■ TEXT SECTION ■
┌──

In our earlier work on H. naledi fossils from the Dinaledi Chamber, vertebrae were some of the least well represented portions of the skeleton. Among the more than 2000 fossil fragments we do have many vertebral fragments. But complete vertebrae are comparatively rare within this sample. In the fossils that we published in 2015, the best-preserved vertebral remains are a tenth and eleventh thoracic vertebra (T10 and T11) from one individual, and an articulating fragment of eleventh rib. We're not sure yet whether this short portion of articulated thorax belongs to an individual from whom we have additional remains, and it may be very hard for us to work this out.
The discovery of the Lesedi Chamber fossils brought a lot more information about the vertebral column of H. naledi. The LES1 skeleton, which we nicknamed, “Neo”, has large portions of four of its five lumbar vertebrae, the T10 and T11 thoracic vertebrae, and additional small fragments of many other thoracic and cervical vertebrae. We published the first descriptions of this material and the rest of the LES1 skeleton in 2017. But there was still much left to do.
Now, Scott and our collaborators have used the opportunity provided by the LES1 vertebral column to develop a new method of looking at the lumbar column. The team looked at the way that the vertebrae are wedged, giving the lumbar column its distinctive lordosis, or anterior curve.
One of the big changes when our lineage evolved obligate bipedality was in the lumbar spine. Humans and fossil hominins have a different relationship of the spine and pelvis than in most other primates. Vertebral bodies are generally shaped like a little cylinder, and together with the intervertebral discs they form a single column. But the top and bottom of each vertebral body are not necessarily parallel to each other. Many vertebrae have bodies that form a slight angle, or wedge. For the lumbar vertebrae in humans and our hominin relatives, each of these wedges combine to create a curve.

└──

■ DATA LISTING ■

┌──

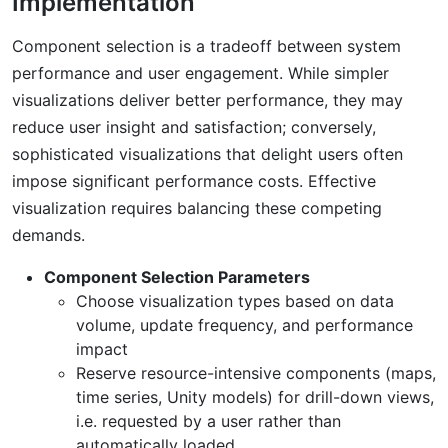
Implementation
Component selection is a tradeoff between system
performance and user engagement. While simpler
visualizations deliver better performance, they may
reduce user insight and satisfaction; conversely,
sophisticated visualizations that delight users often
impose significant performance costs. Effective
visualization requires balancing these competing
demands.
Component Selection Parameters
Choose visualization types based on data
volume, update frequency, and performance
impact
Reserve resource-intensive components (maps,
time series, Unity models) for drill-down views,
i.e. requested by a user rather than
automatically loaded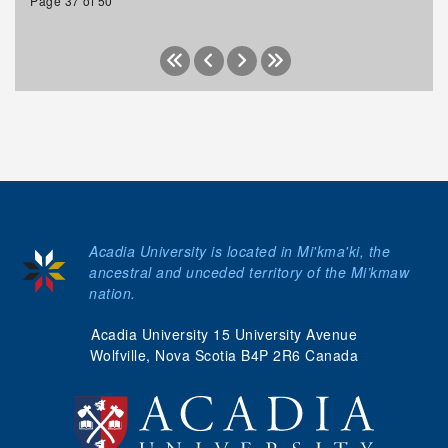
Page 37 of 50
Acadia University is located in Mi'kma'ki, the
ancestral and unceded territory of the Mi’kmaw
nation.
Acadia University 15 University Avenue
Wolfville, Nova Scotia B4P 2R6 Canada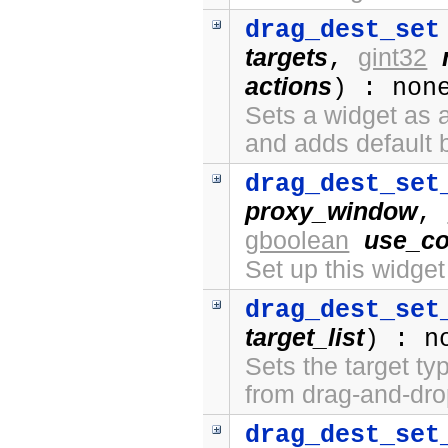
drag_dest_set
targets
gint32
,
actions
) : non
Sets a widget as a
and adds default 
drag_dest_set
proxy_window
,
gboolean
use_co
Set up this widge
drag_dest_set
target_list
) : n
Sets the target ty
from drag-and-dro
drag_dest_set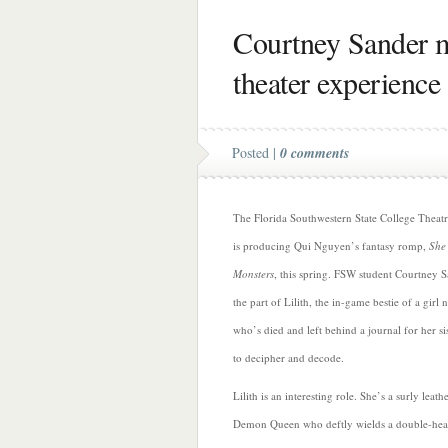
Courtney Sander 
theater experience
Posted |
0 comments
The Florida Southwestern State College Theat
is producing Qui Nguyen’s fantasy romp,
She 
Monsters
, this spring. FSW student Courtney 
the part of Lilith, the in-game bestie of a girl
who’s died and left behind a journal for her si
to decipher and decode.
Lilith is an interesting role. She’s a surly leath
Demon Queen who deftly wields a double-he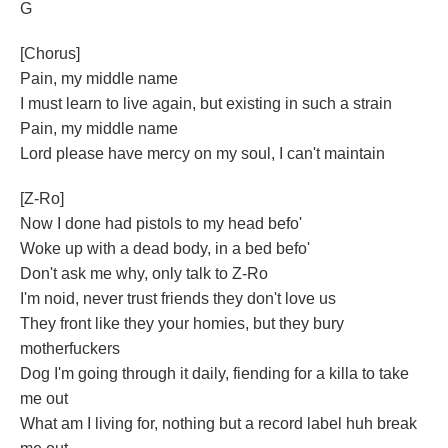
G
[Chorus]
Pain, my middle name
I must learn to live again, but existing in such a strain
Pain, my middle name
Lord please have mercy on my soul, I can't maintain
[Z-Ro]
Now I done had pistols to my head befo'
Woke up with a dead body, in a bed befo'
Don't ask me why, only talk to Z-Ro
I'm noid, never trust friends they don't love us
They front like they your homies, but they bury
motherfuckers
Dog I'm going through it daily, fiending for a killa to take
me out
What am I living for, nothing but a record label huh break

└──

■ WHAT TO DO ■
1. Write out the passage on H. naledi vertebrae word for word, starting with "The discovery of" and going on through "or anterior curve.".
2. Answer these questions from the passage on H. naledi vertebrae:
(a) How many fossil fragments does the Dinaledi Chamber sample contain?
(b) What nickname was given to the LES1 skeleton?
(c) In what year were the first descriptions of the LES1 skeleton published?
3. Carry on the passage on H. naledi vertebrae, beginning after its last sentence.

■ TASK-BY-TASK OUTPUTS ■
1.
The discovery of the Lesedi Chamber fossils brought a lot more information about the vertebral column of H. naledi. The LES1 skeleton, which we nicknamed, “Neo”, has large portions of four of its five lumbar vertebrae, the T10 and T11 thoracic vertebrae, and additional small fragments of many other thoracic and cervical vertebrae. We published the first descriptions of this material and the rest of the LES1 skeleton in 2017. But there was still much left to do.
Now, Scott and our collaborators have used the opportunity provided by the LES1 vertebral column to develop a new method of looking at the lumbar column. The team looked at the way that the vertebrae are wedged, giving the lumbar column its distinctive lordosis, or anterior curve.

2.
(a) More than 2000
(b) "Neo"
(c) 2017

3.
The simple way to measure this vertebral wedging is to take the linear measurement of the height of the front of the vertebral body and compare it to the back. For lumbar vertebrae, the front is slightly longer. But fossil vertebrae are often broken or fragmented in ways that make this measurement difficult or impossible. There are other ways to get the same information, which involve measuring the wedge directly by fitting a plane to the preserved portions of the top and bottom of the vertebral body. That's what Scott and the team set out to do.
The paper describes this method of measurement and uses the LES1 vertebrae as an example of the method in action. The results enable us to put LES1 directly in comparison with other human and extinct hominin lumbar vertebral columns. The lumbar wedging of H. naledi is within the range of today's humans for all of the preserved lumbar vertebrae. That's very much the same story as other fossils of Homo including Neandertals. It's also generally true for Australopithecus fossils such as the “Lucy” skeleton AL 288-1 and the Sts 14 vertebral column of Australopithecus africanus.
This makes a nice addition to our overall picture of H. naledi and may provide a useful way of looking at the form of vertebrae from other parts of the fossil record.